- L’intelligence artificielle doit renforcer les capacités humaines, et non s’y substituer.
- Le leadership repose avant tout sur le discernement, l’éthique et la confiance.
- Les conseils d’administration doivent développer leur culture de l’IA pour mieux gouverner les risques émergents.
- Une IA responsable exige responsabilité, transparence et raison d’être.
- L’avenir appartient aux dirigeants capables d’allier puissance technologique et intelligence humaine.
L’IA au service du leadership humain
Alors que l’intelligence artificielle transforme rapidement le monde du travail, les organisations sont confrontées à une question fondamentale : l’IA affaiblira-t-elle le leadership ou, au contraire, le renforcera-t-elle ? Lors de la dernière fireside chat du Purpose Day 2026 de HEC Paris, Pascal Jauffret, CEO du groupe Forvis Mazars, a échangé avec Karina Litvack, administratrice indépendante de Terna et présidente fondatrice de la Chapter Zero Alliance, dans une discussion animée par Marya Besharov, professeure à la Saïd Business School de l’Université d’Oxford, consacrée à l’avenir du leadership à l’ère de l’intelligence artificielle.

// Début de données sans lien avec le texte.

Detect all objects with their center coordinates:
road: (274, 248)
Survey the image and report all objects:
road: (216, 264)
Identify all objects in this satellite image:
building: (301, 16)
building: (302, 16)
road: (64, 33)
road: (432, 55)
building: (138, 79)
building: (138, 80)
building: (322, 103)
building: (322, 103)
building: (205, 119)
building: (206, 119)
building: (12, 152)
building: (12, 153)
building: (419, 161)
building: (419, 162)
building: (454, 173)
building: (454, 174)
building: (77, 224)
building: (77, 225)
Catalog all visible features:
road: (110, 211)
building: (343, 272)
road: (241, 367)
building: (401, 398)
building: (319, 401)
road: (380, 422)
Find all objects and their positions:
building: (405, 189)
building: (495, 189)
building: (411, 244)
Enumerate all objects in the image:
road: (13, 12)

Pour Pascal Jauffret, l’IA doit être considérée comme un puissant « muscle » qui amplifie les capacités humaines plutôt que comme un substitut aux dirigeants. Si cette technologie permet d’accélérer les analyses, d’automatiser les tâches répétitives et d’améliorer l’efficacité, le leadership reste avant tout une responsabilité profondément humaine. Le discernement, le raisonnement éthique, la curiosité et la capacité à inspirer les équipes ne peuvent être délégués à des algorithmes. L’IA doit au contraire libérer les dirigeants afin qu’ils puissent se concentrer sur les dimensions les plus humaines de leur fonction : donner du sens à la complexité, exercer leur jugement et construire la confiance.
Les échanges ont également mis en lumière les défis de gouvernance que soulève l’intelligence artificielle. À mesure que les organisations déploient des systèmes toujours plus puissants, les conseils d’administration et les équipes dirigeantes doivent renforcer leur compréhension de ces technologies afin d’en maîtriser les risques et les conséquences inattendues. Une IA responsable exige bien davantage qu’une expertise technique : elle repose sur une gouvernance claire, une responsabilité assumée, une transparence accrue et une raison d’être solide, afin que l’innovation serve autant l’intérêt de la société que la performance des entreprises.
Plutôt que de considérer l’IA comme une menace pour le leadership, Pascal Jauffret y voit une occasion de le réinventer. Les dirigeants qui réussiront demain ne seront pas ceux qui chercheront à rivaliser avec les machines, mais ceux qui sauront conjuguer la puissance des technologies avec l’intelligence humaine, les valeurs et la raison d’être.